Fimbo - that sounds good....

hatwoman · 14/06/2009 22:32

excellent ideas - what's anyone's opinion on using raw egg white for peppermint creams though? personally it doesn't bother me - but might it bother some parents? also need to check if there's a microwave at the place where we'll be doing it - of there is then the florentine idea sounds good.

OP posts:
Fimbo · 14/06/2009 22:33

Yes! Yum.

Thought of something else - two digestive biscuits, sandwich them with jam, make up icing, plain or coloured using food colouring, ice the tops, sprinkle hundreds and thousands on and leave to set in the fridge.

Fimbo · 14/06/2009 22:34

Well it was fine back in the good old 70's!

It wouldn't bother me tbh.

onepieceofcremeegg · 14/06/2009 22:34

I wouldn't risk raw egg white tbh. (also my dd is allergic to egg so maybe I am biased)

I expect they could be made without raw egg white?

You don't necessarily need a m'wave to melt chocolate. It can be done in a bowl over another bowl/pan of hot water. I just prefer the m'wave as it is quicker and safer.

hatwoman · 14/06/2009 22:36

I'm not that daft re the chocolate melting - just, like you, would prefer to do it in a microwave with lots of kids around.

OP posts:
onepieceofcremeegg · 14/06/2009 22:39

Sorry, didn't mean that to sound so obvious/insulting.

annoyedmum · 14/06/2009 22:48

well it might be too easy but icing sugar mixed with a little fresh lemon juice makes lemon sweets,just mix it together and roll pieces of it by hand into balls and press flat.

Flibbertyjibbet · 14/06/2009 23:07

Coconut ice.
I made some the other week with my pre school age sons.
Can't remember the exact quantities but you need half a can of condensed milk, dessicated coconut and icing sugar.

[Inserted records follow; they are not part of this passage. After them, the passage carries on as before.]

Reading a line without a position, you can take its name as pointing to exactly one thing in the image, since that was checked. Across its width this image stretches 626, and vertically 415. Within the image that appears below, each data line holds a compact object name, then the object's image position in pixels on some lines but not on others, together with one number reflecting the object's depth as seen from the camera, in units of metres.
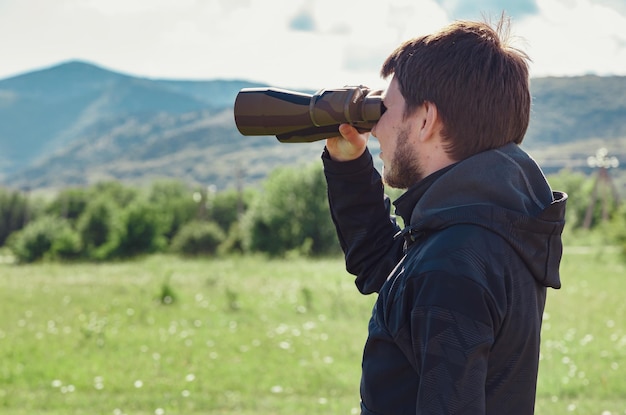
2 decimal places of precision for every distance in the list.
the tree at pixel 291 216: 38.28
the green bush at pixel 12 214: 85.44
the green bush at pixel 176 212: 62.31
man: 1.53
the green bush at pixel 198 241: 44.69
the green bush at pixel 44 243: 50.97
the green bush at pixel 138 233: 48.84
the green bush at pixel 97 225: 54.09
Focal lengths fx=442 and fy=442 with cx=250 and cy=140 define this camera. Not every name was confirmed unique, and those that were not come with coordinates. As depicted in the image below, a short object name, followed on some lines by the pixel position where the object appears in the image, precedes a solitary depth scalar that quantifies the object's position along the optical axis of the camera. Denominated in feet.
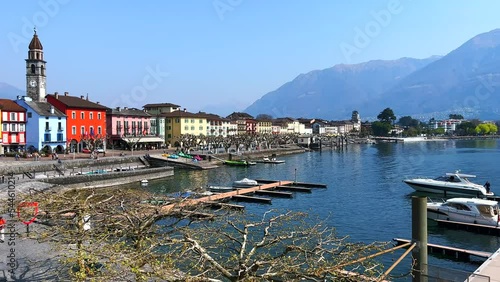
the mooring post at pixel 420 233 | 45.26
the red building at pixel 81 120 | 253.24
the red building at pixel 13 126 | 218.38
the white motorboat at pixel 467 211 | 100.63
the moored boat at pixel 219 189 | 160.81
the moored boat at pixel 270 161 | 293.53
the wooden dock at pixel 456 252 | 75.82
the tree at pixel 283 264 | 28.63
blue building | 230.07
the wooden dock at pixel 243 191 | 133.25
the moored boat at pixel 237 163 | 272.10
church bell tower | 256.32
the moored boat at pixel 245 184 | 171.53
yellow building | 358.64
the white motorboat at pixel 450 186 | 143.13
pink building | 300.61
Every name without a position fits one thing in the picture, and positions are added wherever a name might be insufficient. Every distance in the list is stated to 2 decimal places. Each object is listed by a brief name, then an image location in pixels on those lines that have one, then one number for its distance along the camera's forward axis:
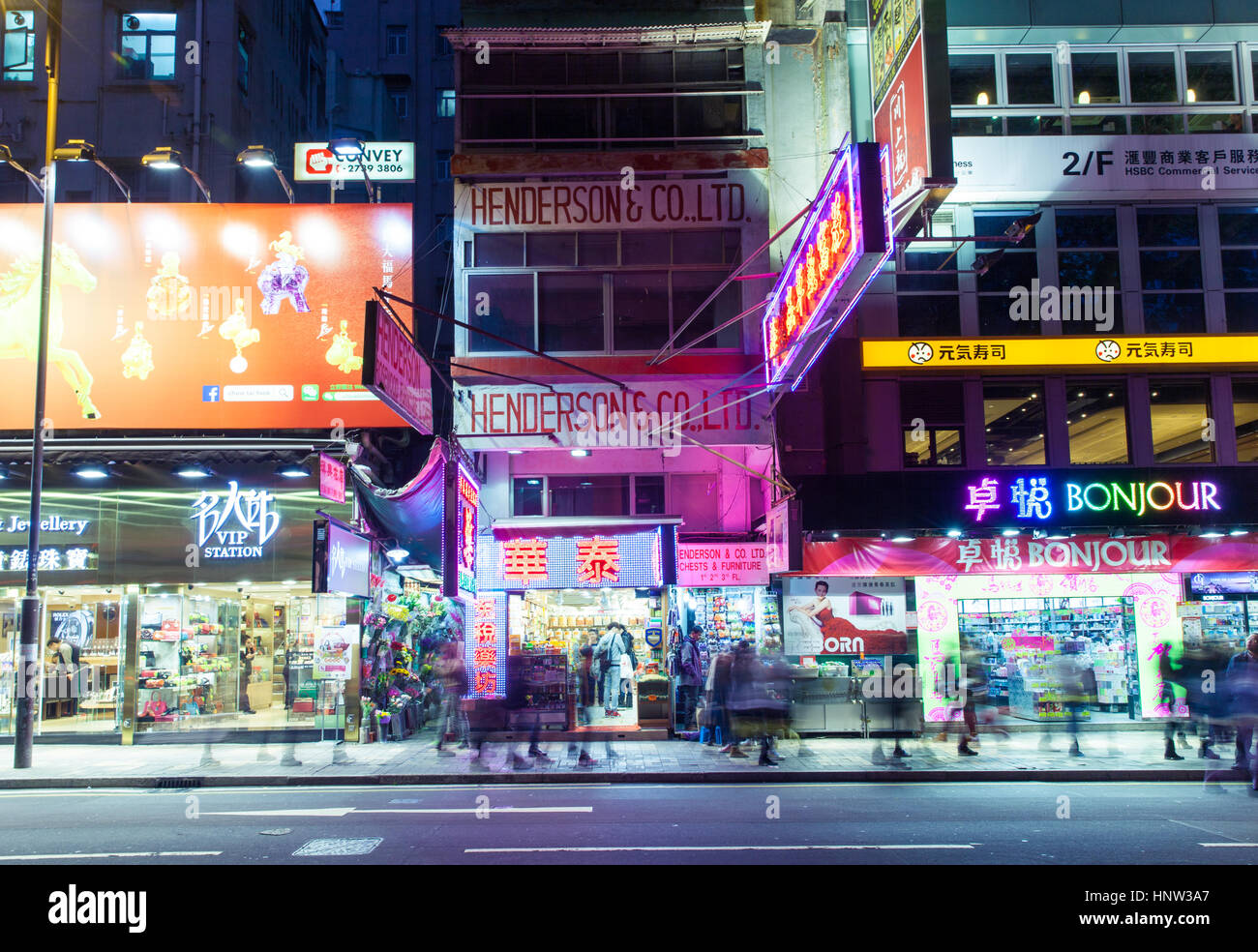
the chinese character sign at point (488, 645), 18.77
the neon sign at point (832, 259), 9.53
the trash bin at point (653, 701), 18.41
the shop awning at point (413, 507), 16.88
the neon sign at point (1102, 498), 17.47
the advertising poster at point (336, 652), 17.97
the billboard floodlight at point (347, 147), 18.31
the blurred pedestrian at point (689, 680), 18.38
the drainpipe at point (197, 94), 23.36
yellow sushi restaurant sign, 18.61
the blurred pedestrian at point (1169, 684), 14.53
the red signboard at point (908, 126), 10.29
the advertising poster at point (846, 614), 18.67
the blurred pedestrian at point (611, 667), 18.28
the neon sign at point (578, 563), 18.30
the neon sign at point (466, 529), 14.73
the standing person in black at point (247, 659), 19.12
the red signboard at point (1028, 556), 18.27
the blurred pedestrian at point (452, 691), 15.64
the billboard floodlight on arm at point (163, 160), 17.09
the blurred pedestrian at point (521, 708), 15.37
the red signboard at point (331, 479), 15.51
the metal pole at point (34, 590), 14.83
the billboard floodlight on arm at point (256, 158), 17.14
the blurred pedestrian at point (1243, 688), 12.64
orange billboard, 18.77
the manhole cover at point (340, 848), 8.82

Just mix it all together (with some food colouring if you want pink etc) squash down into a tray, put in fride, stuffitalldownyourthroat about 3 hours later

Tastes just like bounty bar without the chocolate. have considered dipping chunks of it into melted chocolate to make bounty bars but I have no willpower when it comes to eating anything sweet in the house

Have to say ladies some of the other ideas on here sound VERY nice and of course I could pass them off as education baking time with the kids

hatwoman · 14/06/2009 23:23

blimey - all these years and I never knew you didn;t have to cook coconut ice! (that'll teach me to try to establish any credentials at all by putting my ability to melt chocolate on record...). the only problem with that is that it needs to be left to set - and I;ve only got just over an hour with the girls. maybe if I could find some foil trays they could take it home then cut it up the next day.

OP posts:
LRB978 · 14/06/2009 23:25

hatwoman

Another peppermint creams recipe is made with condensed milk, icing sugar and peppermint flavouring (plus colouring if wished). It works out roughly 4 tablespoons of condensed milk to between half a box and a box of icing sugar (put condensed milk in bowl, sieve in some icing sugar, mix, repeat until mix is firm), plus peppermint flavouring to taste (and a couple of drops of colour if chosen).

This does away with the egg issue, and is easy to do (did it with ds, 7, at Christmas)

hatwoman · 14/06/2009 23:39

oooo LRB978 you may just have come up with the perfect answer. now....if they sell condensed milk at the spar, thus doing away with any need for a trip to the supermarket (15 mile round trip) you will officially be my hero.